### [Your assignment]
Take from the entries below the stretch from the line with "(x=217, y=210) px" through the line with "(x=95, y=163) px", and return it exactly, leaving the pictures out.

[[ Exercise data open ]]

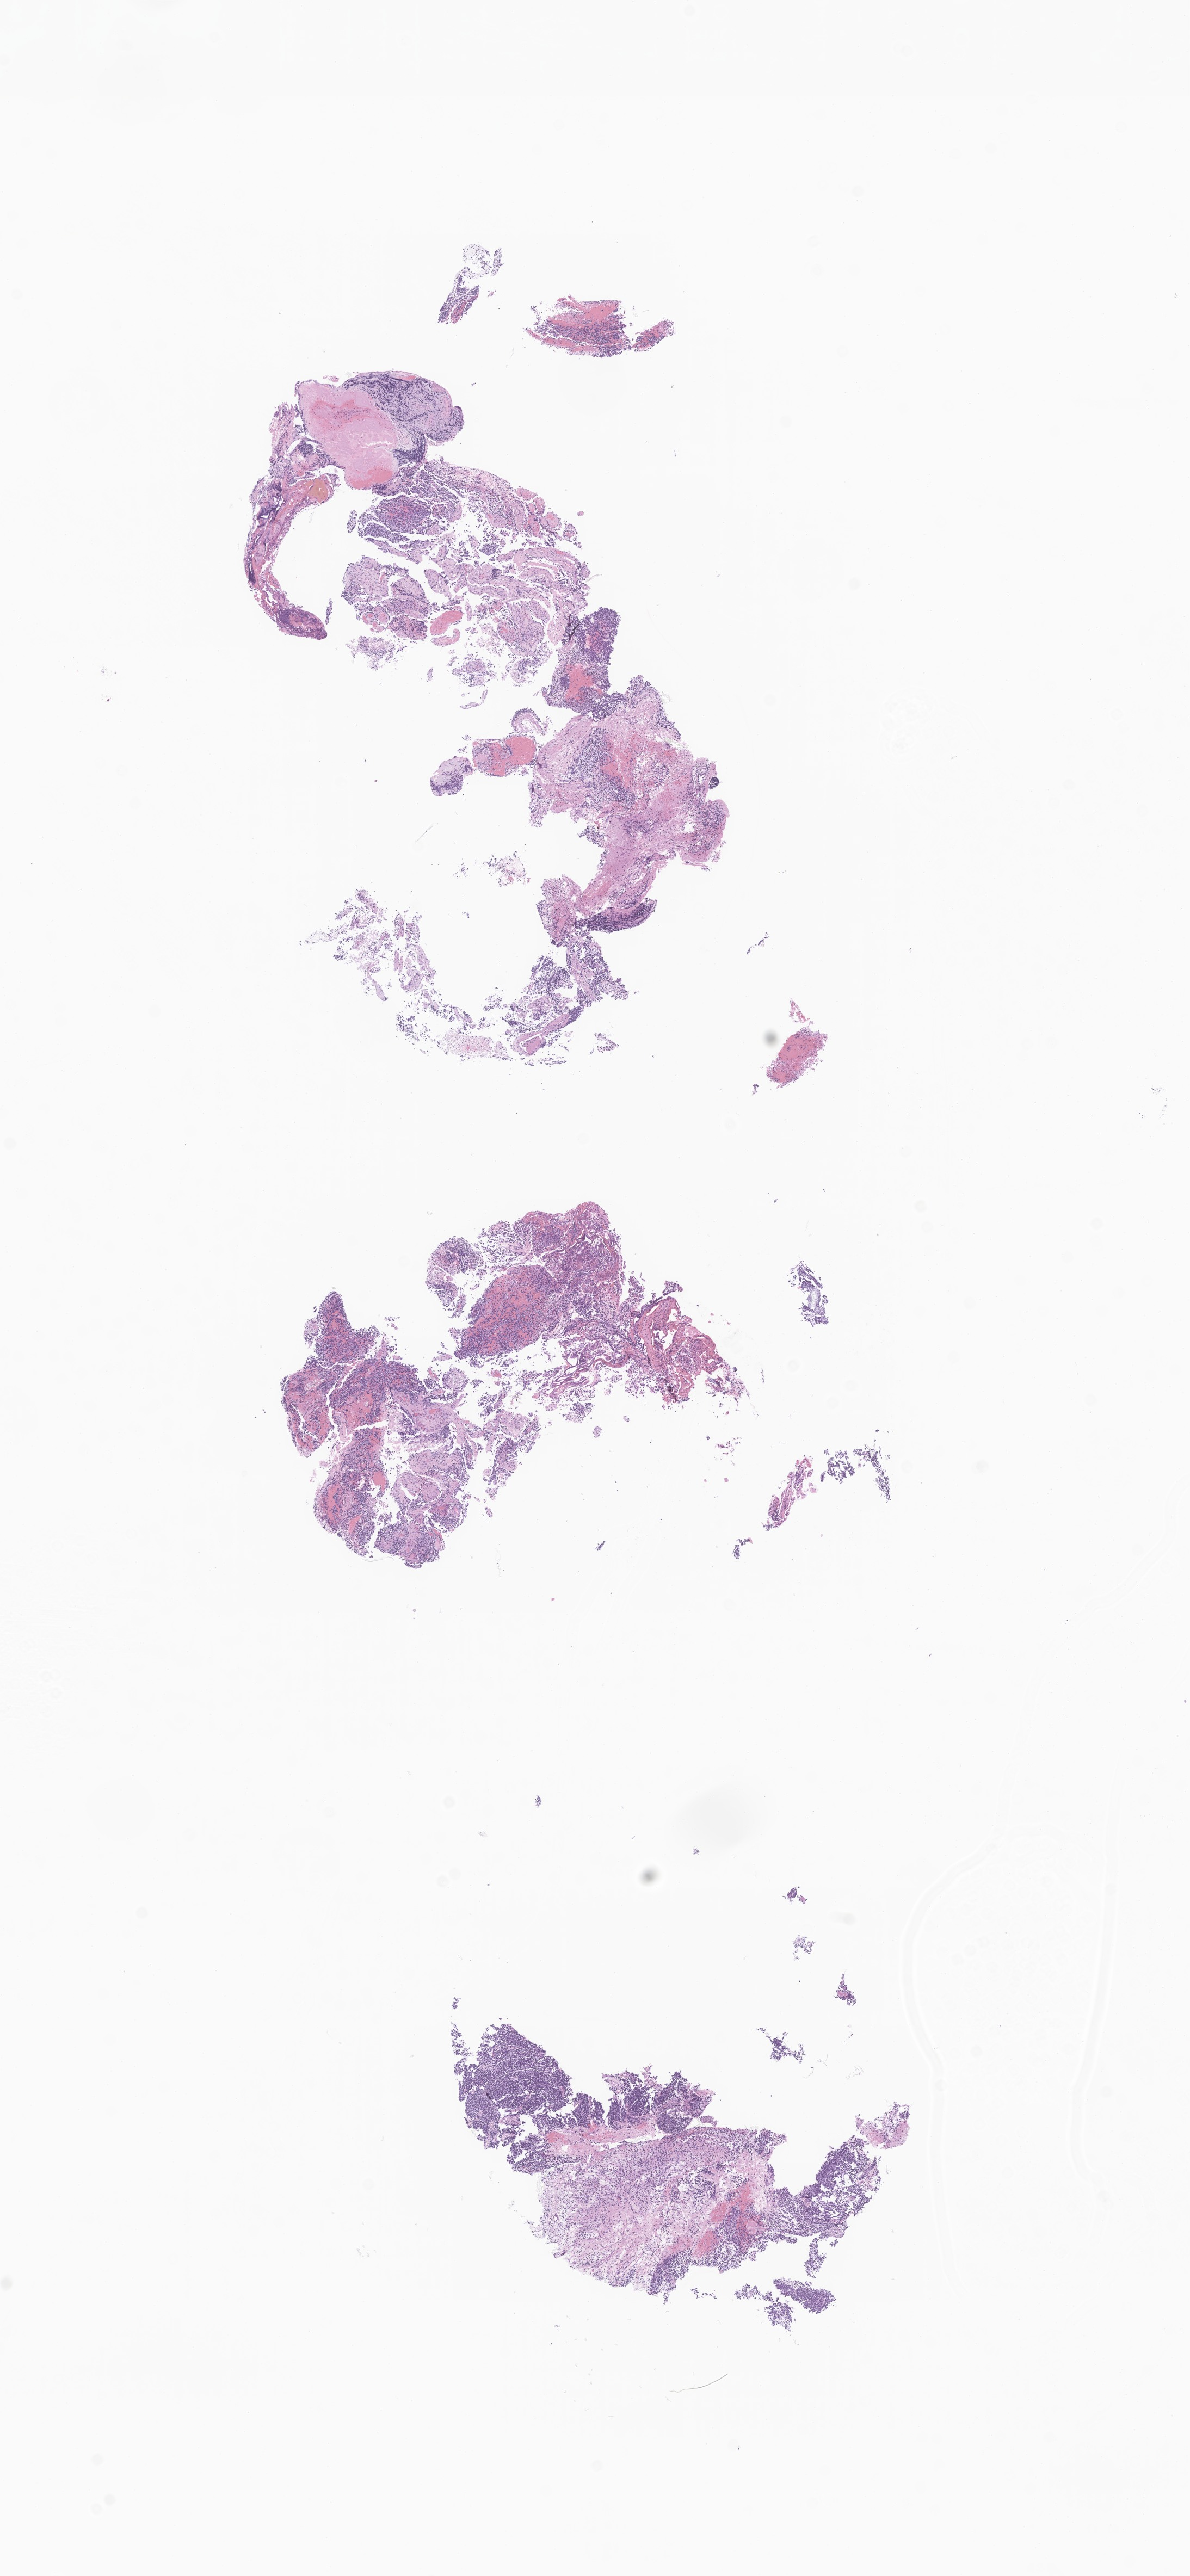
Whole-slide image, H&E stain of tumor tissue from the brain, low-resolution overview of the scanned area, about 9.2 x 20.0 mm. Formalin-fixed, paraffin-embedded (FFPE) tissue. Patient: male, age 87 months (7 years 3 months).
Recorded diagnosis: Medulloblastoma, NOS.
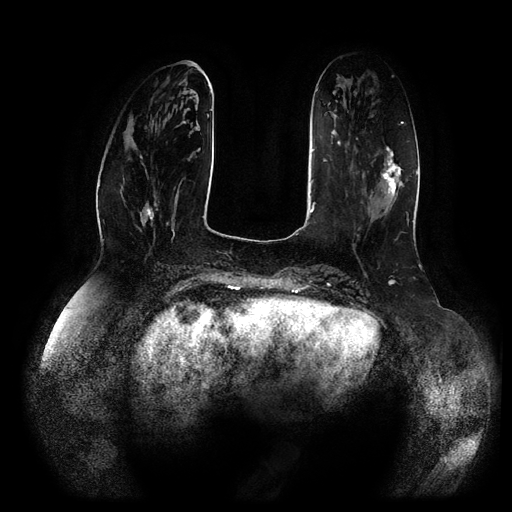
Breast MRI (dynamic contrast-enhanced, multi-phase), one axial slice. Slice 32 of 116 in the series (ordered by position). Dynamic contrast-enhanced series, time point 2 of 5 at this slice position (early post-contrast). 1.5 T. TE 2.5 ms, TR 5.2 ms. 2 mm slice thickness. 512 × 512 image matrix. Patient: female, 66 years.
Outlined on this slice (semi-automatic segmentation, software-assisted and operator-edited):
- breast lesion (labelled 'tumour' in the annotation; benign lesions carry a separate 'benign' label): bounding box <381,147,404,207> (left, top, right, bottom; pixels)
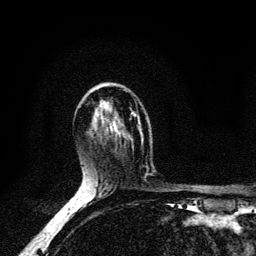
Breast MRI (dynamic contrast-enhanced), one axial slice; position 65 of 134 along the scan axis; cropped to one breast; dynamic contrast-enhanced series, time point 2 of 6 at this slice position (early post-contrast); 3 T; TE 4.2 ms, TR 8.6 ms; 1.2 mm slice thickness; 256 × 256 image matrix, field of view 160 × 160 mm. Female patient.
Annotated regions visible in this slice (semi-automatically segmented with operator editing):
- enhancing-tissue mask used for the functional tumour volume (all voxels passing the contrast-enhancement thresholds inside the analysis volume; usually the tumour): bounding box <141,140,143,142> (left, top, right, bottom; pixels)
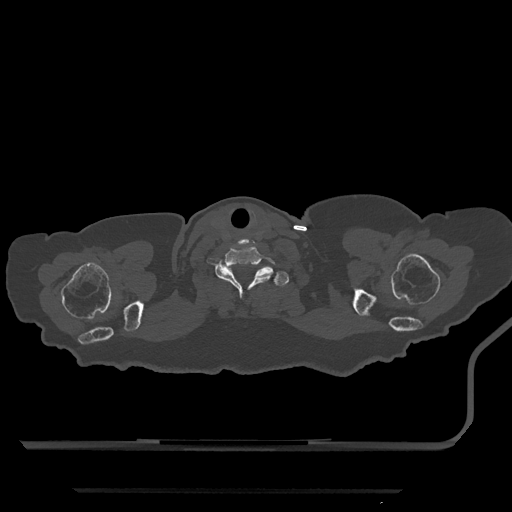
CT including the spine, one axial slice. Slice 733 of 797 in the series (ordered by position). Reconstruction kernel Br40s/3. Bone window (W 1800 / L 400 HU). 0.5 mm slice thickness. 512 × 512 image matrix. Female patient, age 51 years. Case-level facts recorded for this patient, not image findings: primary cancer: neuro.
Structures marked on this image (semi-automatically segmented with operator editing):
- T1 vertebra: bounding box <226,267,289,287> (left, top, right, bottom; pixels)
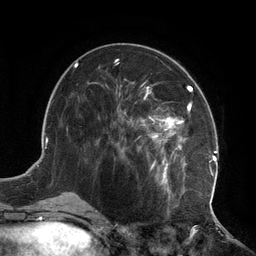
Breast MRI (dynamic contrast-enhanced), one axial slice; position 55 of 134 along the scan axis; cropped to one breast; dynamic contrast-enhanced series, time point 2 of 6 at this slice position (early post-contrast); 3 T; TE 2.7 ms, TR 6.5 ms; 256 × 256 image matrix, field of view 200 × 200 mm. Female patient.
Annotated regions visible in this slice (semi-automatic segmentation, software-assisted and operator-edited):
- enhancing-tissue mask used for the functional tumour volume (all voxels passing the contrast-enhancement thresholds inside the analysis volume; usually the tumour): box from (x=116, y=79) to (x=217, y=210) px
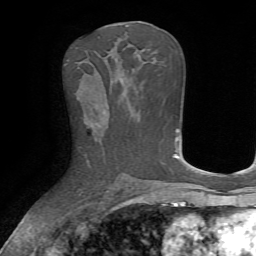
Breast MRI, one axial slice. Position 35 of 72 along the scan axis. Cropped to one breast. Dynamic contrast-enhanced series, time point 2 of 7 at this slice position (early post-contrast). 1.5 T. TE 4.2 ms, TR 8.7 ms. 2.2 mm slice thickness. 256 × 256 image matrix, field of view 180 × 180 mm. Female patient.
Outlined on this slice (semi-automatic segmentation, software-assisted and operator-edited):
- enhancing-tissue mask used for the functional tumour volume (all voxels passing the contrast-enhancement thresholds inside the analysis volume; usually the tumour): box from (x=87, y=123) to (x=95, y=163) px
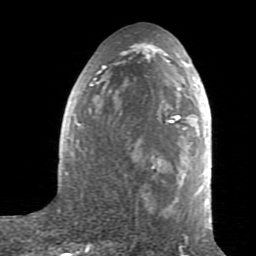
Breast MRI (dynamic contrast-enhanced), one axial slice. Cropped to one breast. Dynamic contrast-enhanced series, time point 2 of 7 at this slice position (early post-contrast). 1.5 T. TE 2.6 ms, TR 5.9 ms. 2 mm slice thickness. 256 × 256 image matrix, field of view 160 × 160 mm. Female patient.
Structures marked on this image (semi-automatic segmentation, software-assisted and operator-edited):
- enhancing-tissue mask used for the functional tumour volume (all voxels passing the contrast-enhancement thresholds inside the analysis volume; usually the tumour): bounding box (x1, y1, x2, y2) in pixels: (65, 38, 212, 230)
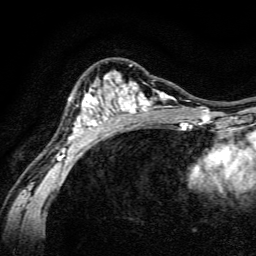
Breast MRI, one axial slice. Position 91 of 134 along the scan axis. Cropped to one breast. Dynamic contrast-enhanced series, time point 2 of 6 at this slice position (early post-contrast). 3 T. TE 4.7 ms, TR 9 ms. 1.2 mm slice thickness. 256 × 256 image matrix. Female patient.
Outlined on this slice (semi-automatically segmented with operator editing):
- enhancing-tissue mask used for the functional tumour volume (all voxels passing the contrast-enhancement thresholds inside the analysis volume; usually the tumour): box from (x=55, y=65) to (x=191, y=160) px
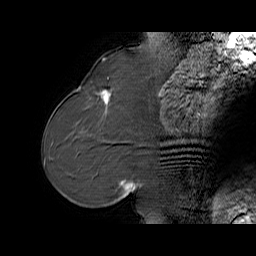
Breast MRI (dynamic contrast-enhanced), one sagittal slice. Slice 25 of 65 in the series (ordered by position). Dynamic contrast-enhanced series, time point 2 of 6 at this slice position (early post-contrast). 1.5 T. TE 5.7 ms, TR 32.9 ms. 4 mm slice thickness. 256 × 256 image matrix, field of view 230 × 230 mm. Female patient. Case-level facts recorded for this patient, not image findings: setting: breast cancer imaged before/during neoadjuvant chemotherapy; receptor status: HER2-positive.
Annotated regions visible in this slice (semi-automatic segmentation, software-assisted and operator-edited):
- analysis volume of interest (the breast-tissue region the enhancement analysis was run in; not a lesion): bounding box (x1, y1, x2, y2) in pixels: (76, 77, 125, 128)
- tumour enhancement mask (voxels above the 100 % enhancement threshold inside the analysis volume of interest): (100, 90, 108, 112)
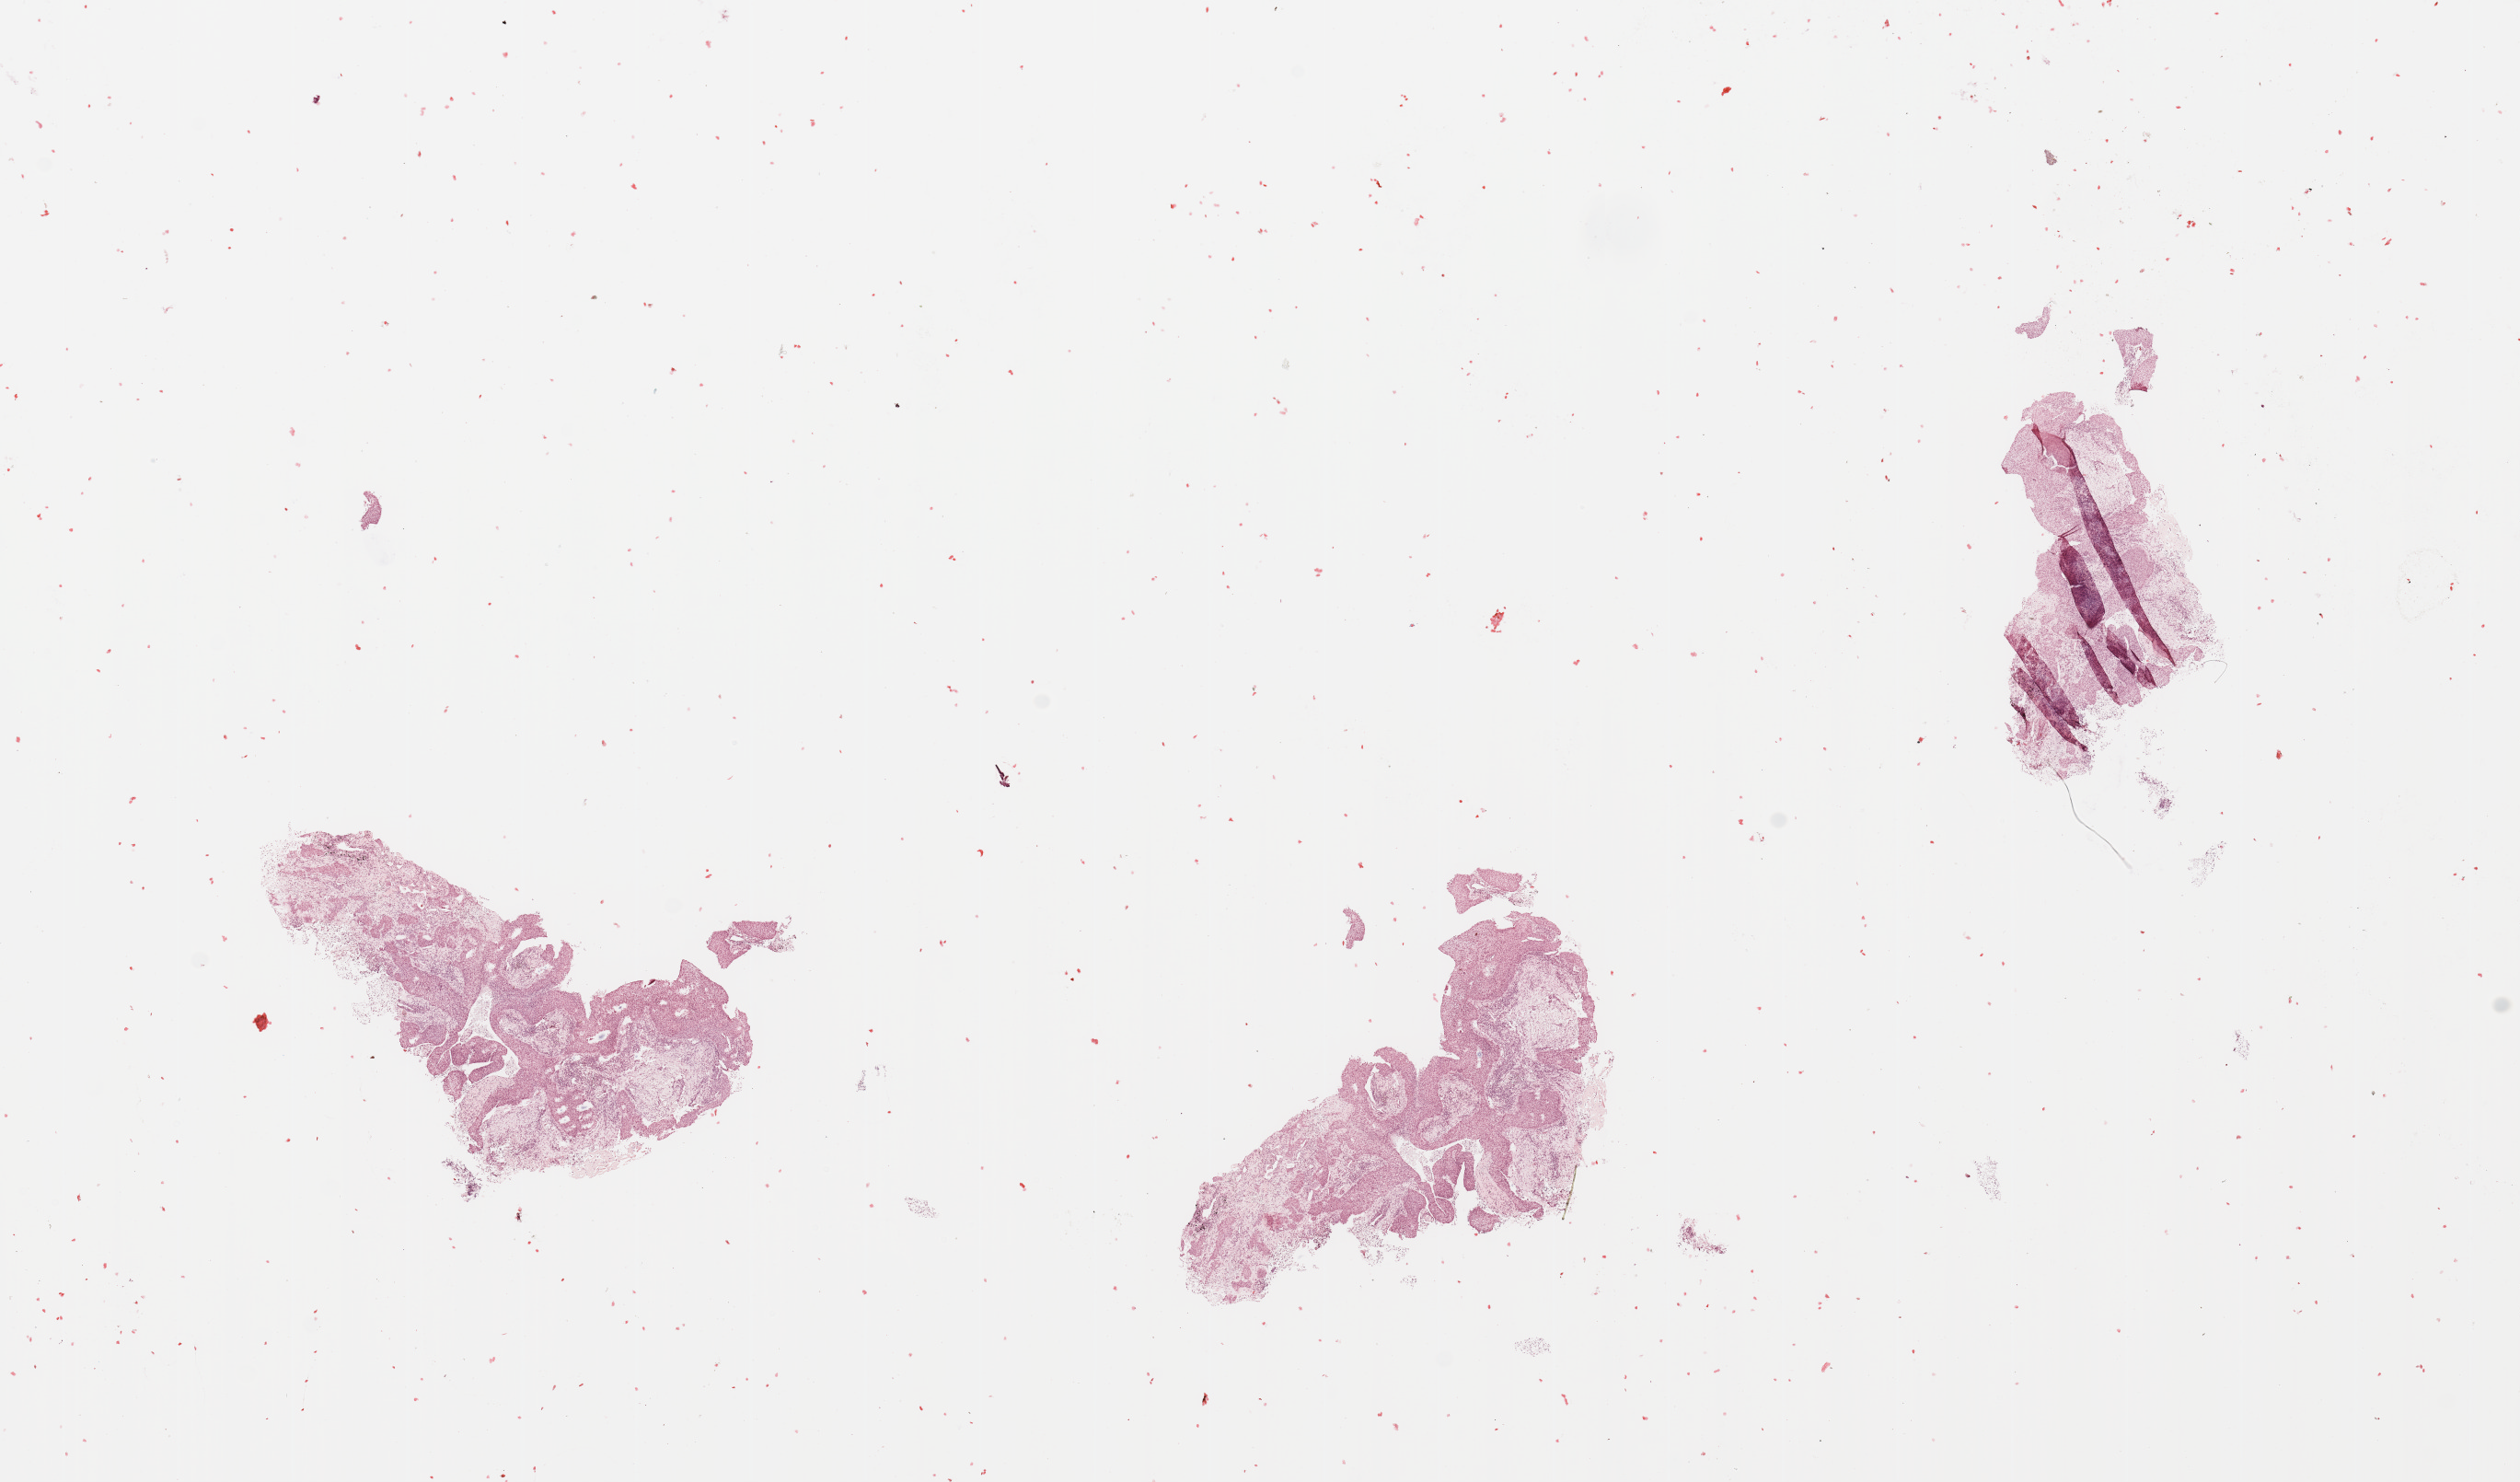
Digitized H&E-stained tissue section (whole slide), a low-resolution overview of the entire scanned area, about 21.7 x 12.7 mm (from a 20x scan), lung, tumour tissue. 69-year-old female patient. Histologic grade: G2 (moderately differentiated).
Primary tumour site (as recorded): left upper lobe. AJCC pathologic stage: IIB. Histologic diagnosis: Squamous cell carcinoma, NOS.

[[ Exercise data closed ]]

### [Output below]
- enhancing-tissue mask used for the functional tumour volume (all voxels passing the contrast-enhancement thresholds inside the analysis volume; usually the tumour): box from (x=116, y=79) to (x=217, y=210) px
Breast MRI, one axial slice. Position 35 of 72 along the scan axis. Cropped to one breast. Dynamic contrast-enhanced series, time point 2 of 7 at this slice position (early post-contrast). 1.5 T. TE 4.2 ms, TR 8.7 ms. 2.2 mm slice thickness. 256 × 256 image matrix, field of view 180 × 180 mm. Female patient.
Outlined on this slice (semi-automatic segmentation, software-assisted and operator-edited):
- enhancing-tissue mask used for the functional tumour volume (all voxels passing the contrast-enhancement thresholds inside the analysis volume; usually the tumour): box from (x=87, y=123) to (x=95, y=163) px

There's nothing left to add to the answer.